- **Task requirements**: Please restate word for word all lines from the one containing "scroll(531, 494, up, 1)" to the final line of the entries, and include no pictures.

Saved data entries:
>>>

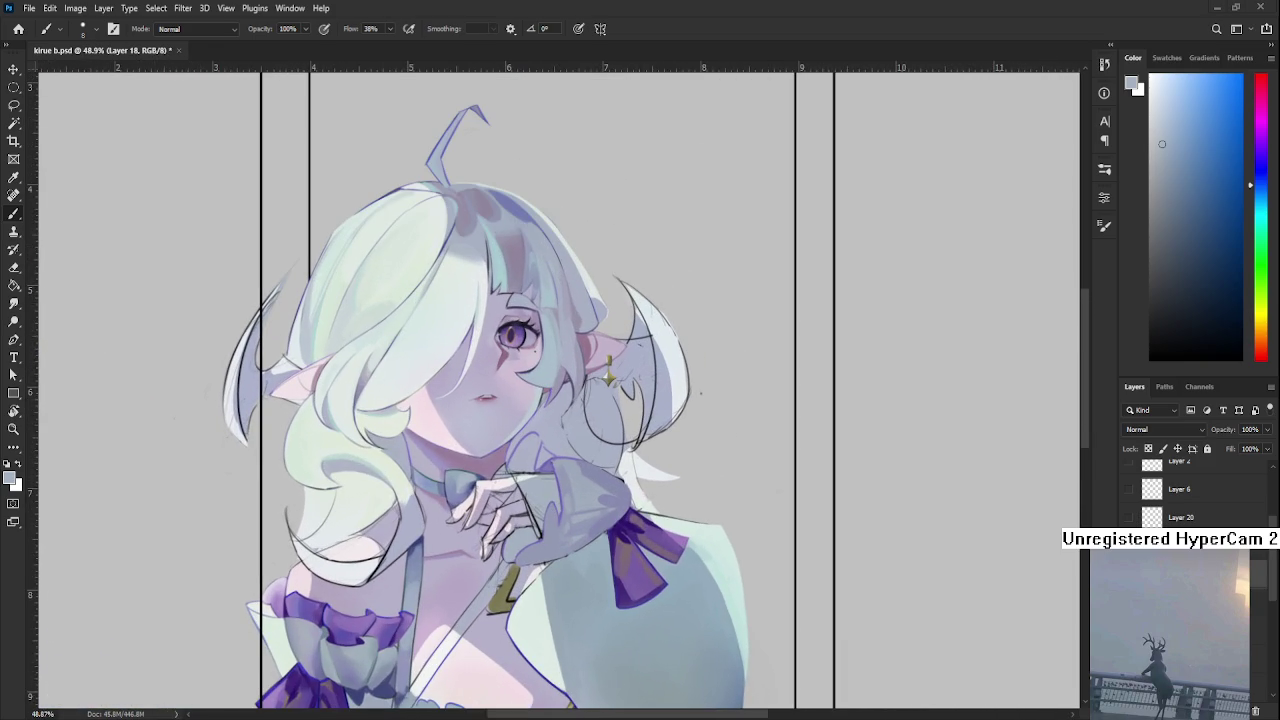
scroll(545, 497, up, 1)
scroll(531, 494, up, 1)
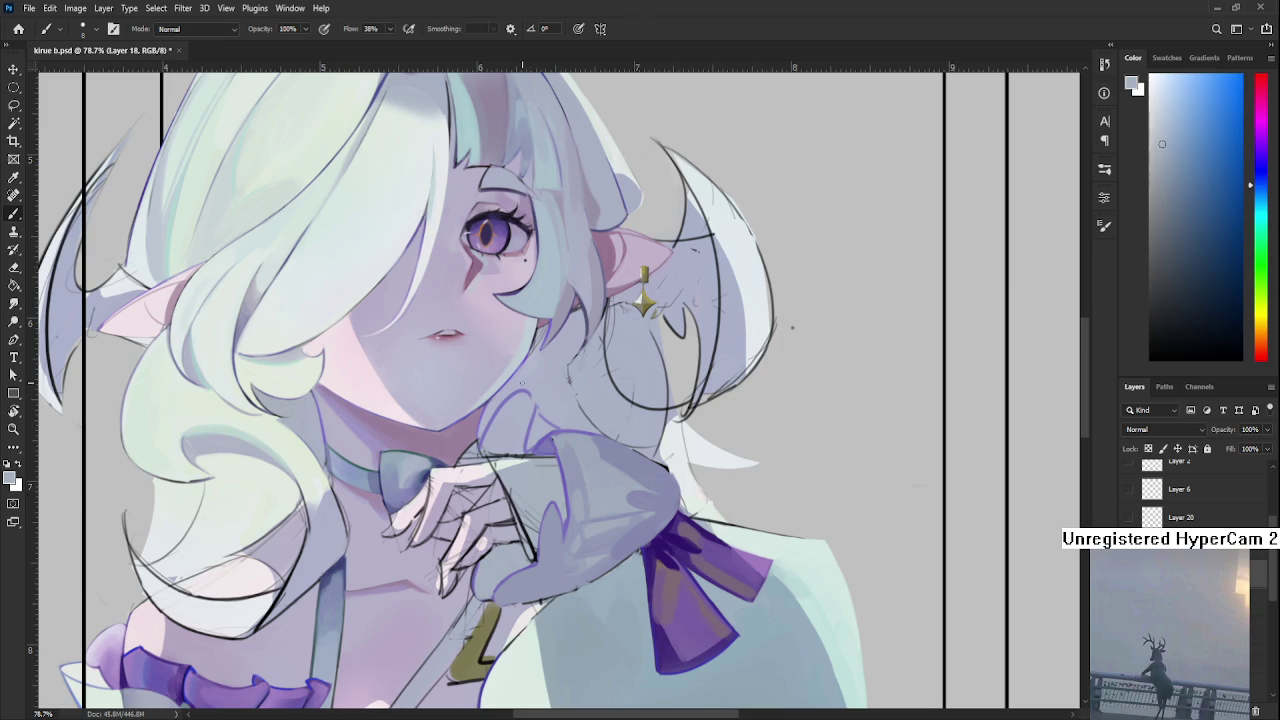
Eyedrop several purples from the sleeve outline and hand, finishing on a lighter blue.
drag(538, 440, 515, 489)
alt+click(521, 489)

<<<

- **Response to this task**:
scroll(531, 494, up, 1)
Eyedrop several purples from the sleeve outline and hand, finishing on a lighter blue.
drag(538, 440, 515, 489)
alt+click(521, 489)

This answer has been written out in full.